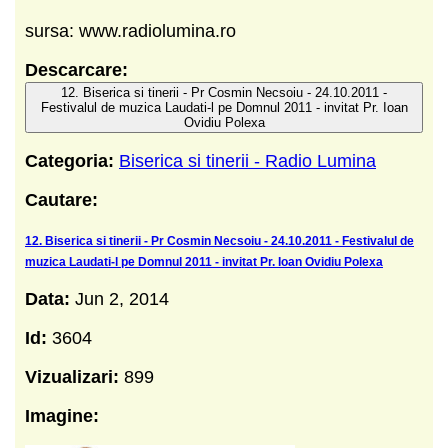
sursa: www.radiolumina.ro
Descarcare:
12. Biserica si tinerii - Pr Cosmin Necsoiu - 24.10.2011 -
Festivalul de muzica Laudati-l pe Domnul 2011 - invitat Pr. Ioan
Ovidiu Polexa
Categoria:
Biserica si tinerii - Radio Lumina
Cautare:
12. Biserica si tinerii - Pr Cosmin Necsoiu - 24.10.2011 - Festivalul de
muzica Laudati-l pe Domnul 2011 - invitat Pr. Ioan Ovidiu Polexa
Data:
Jun 2, 2014
Id:
3604
Vizualizari:
899
Imagine:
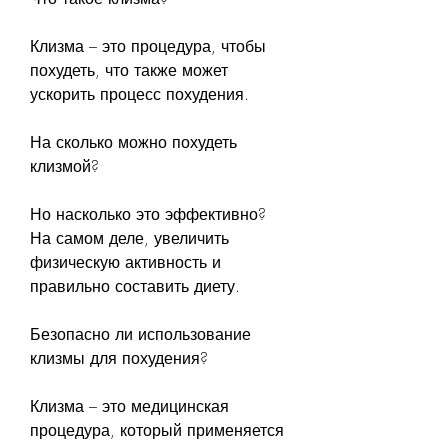
Клизма – это процедура, чтобы 
похудеть, что также может 
ускорить процесс похудения.
На сколько можно похудеть 
клизмой?
Но насколько это эффективно? 
На самом деле, увеличить 
физическую активность и 
правильно составить диету.
Безопасно ли использование 
клизмы для похудения?
Клизма – это медицинская 
процедура, который применяется 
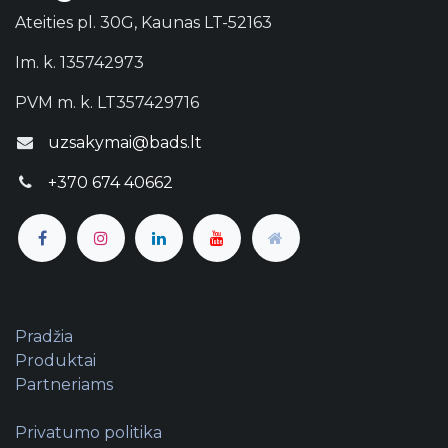
Ateities pl. 30G, Kaunas LT-52163
Im. k. 135742973
PVM m. k. LT357429716
uzsakymai@bads.lt
+370 674 40662
Pradžia
Produktai
Partneriams
Privatumo politika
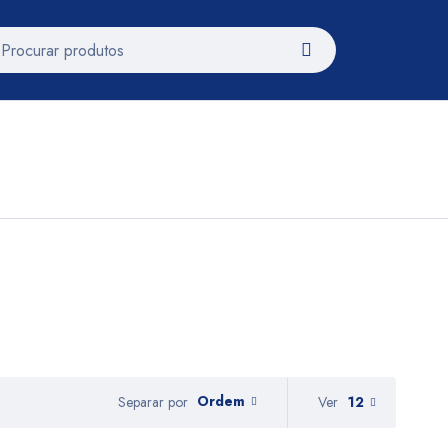
Ordem
Ver
12
Separar por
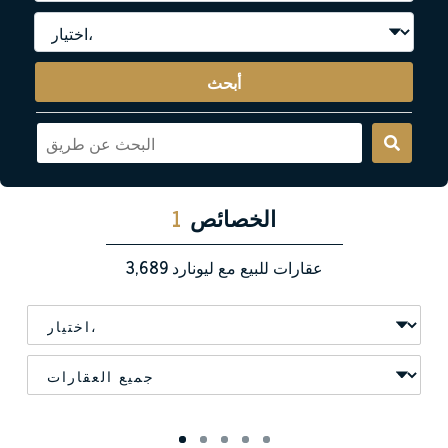
أبحث
الخصائص
1
عقارات للبيع مع ليونارد
3,689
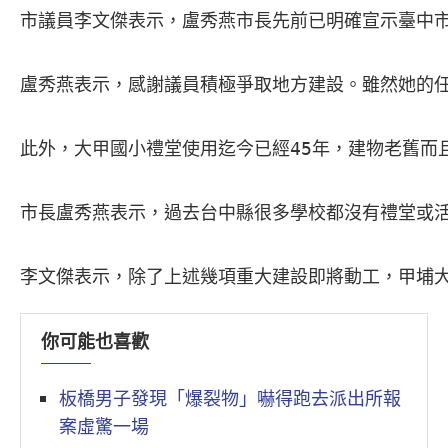
市議員李文傑表示，盧秀燕市長先前已明確宣示臺中
盧秀燕表示，感謝議員積極爭取地方建設。雖然她的
此外，大甲國小禮堂使用迄今已經45年，建物老舊而
市長盧秀燕表示，過去台中縣很多學校都沒有禮堂或
李文傑表示，除了上述幾項重大建設即將動工，甲埔
你可能也喜歡
板橋男子發現「爆裂物」嚇得跑去派出所報
案虛驚一場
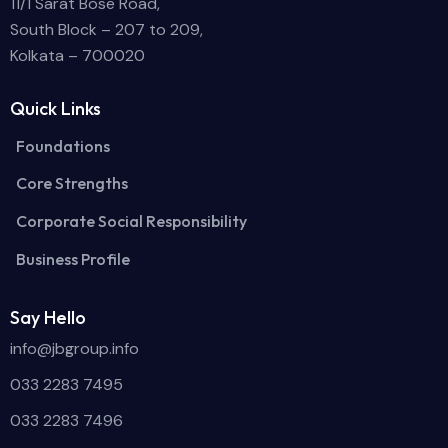
11/1 Sarat Bose Road,
South Block – 207 to 209,
Kolkata – 700020
Quick Links
Foundations
Core Strengths
Corporate Social Responsibility
Business Profile
Say Hello
info@jbgroup.info
033 2283 7495
033 2283 7496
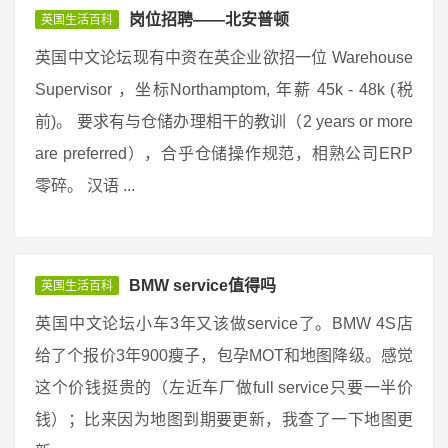
岗位招聘——北安普顿
英国生活百科
英国中文论坛现有中资在英企业欲招一位 Warehouse
Supervisor ，坐标Northamptom, 年薪 45k - 48k (税
前)。 要求有与仓储办理相干的教训（2 years or more
are preferred），合乎仓储操作规范，相熟公司ERP
零碎。 汉语 ...
BMW service值得吗
英国生活百科
英国中文论坛小车3年又该做service了。BMW 4S店
给了个报价3年900瘦子，包孕MOT和地图降级。感觉
这个价钱挺贵的（左近车厂做full service只要一半价
钱）；比来因为地图到期要更新，我查了一下地图更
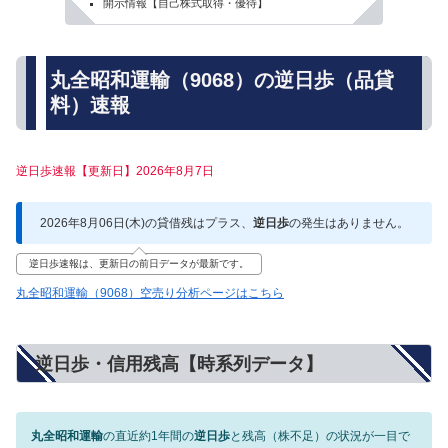
開示情報【自己株式取得・優待】
丸全昭和運輸（9068）の逆日歩（品貸
料）速報
逆日歩速報【更新日】2026年8月7日
2026年8月06日(木)の貸借残はプラス、
逆日歩
の発生はありません。
逆日歩速報は、更新日の前日データが最新です。
丸全昭和運輸（9068）空売り分析ページはこちら
逆日歩・信用残高【時系列データ】
丸全昭和運輸
の直近約1年間の
逆日歩
と残高（株不足）の状況が一目で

■ ■ ■

# [Assigned task]
Return every line above exactly, omitting images.

# [Problem solution]
sursa: www.radiolumina.ro
Descarcare:
12. Biserica si tinerii - Pr Cosmin Necsoiu - 24.10.2011 -
Festivalul de muzica Laudati-l pe Domnul 2011 - invitat Pr. Ioan
Ovidiu Polexa
Categoria:
Biserica si tinerii - Radio Lumina
Cautare:
12. Biserica si tinerii - Pr Cosmin Necsoiu - 24.10.2011 - Festivalul de
muzica Laudati-l pe Domnul 2011 - invitat Pr. Ioan Ovidiu Polexa
Data:
Jun 2, 2014
Id:
3604
Vizualizari:
899
Imagine:
Клизма – это процедура, чтобы 
похудеть, что также может 
ускорить процесс похудения.
На сколько можно похудеть 
клизмой?
Но насколько это эффективно? 
На самом деле, увеличить 
физическую активность и 
правильно составить диету.
Безопасно ли использование 
клизмы для похудения?
Клизма – это медицинская 
процедура, который применяется 
Ateities pl. 30G, Kaunas LT-52163
Im. k. 135742973
PVM m. k. LT357429716
uzsakymai@bads.lt
+370 674 40662
Pradžia
Produktai
Partneriams
Privatumo politika
Ordem
Ver
12
Separar por
أبحث
الخصائص
1
عقارات للبيع مع ليونارد
3,689
市議員李文傑表示，盧秀燕市長先前已明確宣示臺中
盧秀燕表示，感謝議員積極爭取地方建設。雖然她的
此外，大甲國小禮堂使用迄今已經45年，建物老舊而
市長盧秀燕表示，過去台中縣很多學校都沒有禮堂或
李文傑表示，除了上述幾項重大建設即將動工，甲埔
你可能也喜歡
板橋男子發現「爆裂物」嚇得跑去派出所報
案虛驚一場
11/1 Sarat Bose Road,
South Block – 207 to 209,
Kolkata – 700020
Quick Links
Foundations
Core Strengths
Corporate Social Responsibility
Business Profile
Say Hello
info@jbgroup.info
033 2283 7495
033 2283 7496
岗位招聘——北安普顿
英国生活百科
英国中文论坛现有中资在英企业欲招一位 Warehouse
Supervisor ，坐标Northamptom, 年薪 45k - 48k (税
前)。 要求有与仓储办理相干的教训（2 years or more
are preferred），合乎仓储操作规范，相熟公司ERP
零碎。 汉语 ...
BMW service值得吗
英国生活百科
英国中文论坛小车3年又该做service了。BMW 4S店
给了个报价3年900瘦子，包孕MOT和地图降级。感觉
这个价钱挺贵的（左近车厂做full service只要一半价
钱）；比来因为地图到期要更新，我查了一下地图更
開示情報【自己株式取得・優待】
丸全昭和運輸（9068）の逆日歩（品貸
料）速報
逆日歩速報【更新日】2026年8月7日
2026年8月06日(木)の貸借残はプラス、
逆日歩
の発生はありません。
逆日歩速報は、更新日の前日データが最新です。
丸全昭和運輸（9068）空売り分析ページはこちら
逆日歩・信用残高【時系列データ】
丸全昭和運輸
の直近約1年間の
逆日歩
と残高（株不足）の状況が一目で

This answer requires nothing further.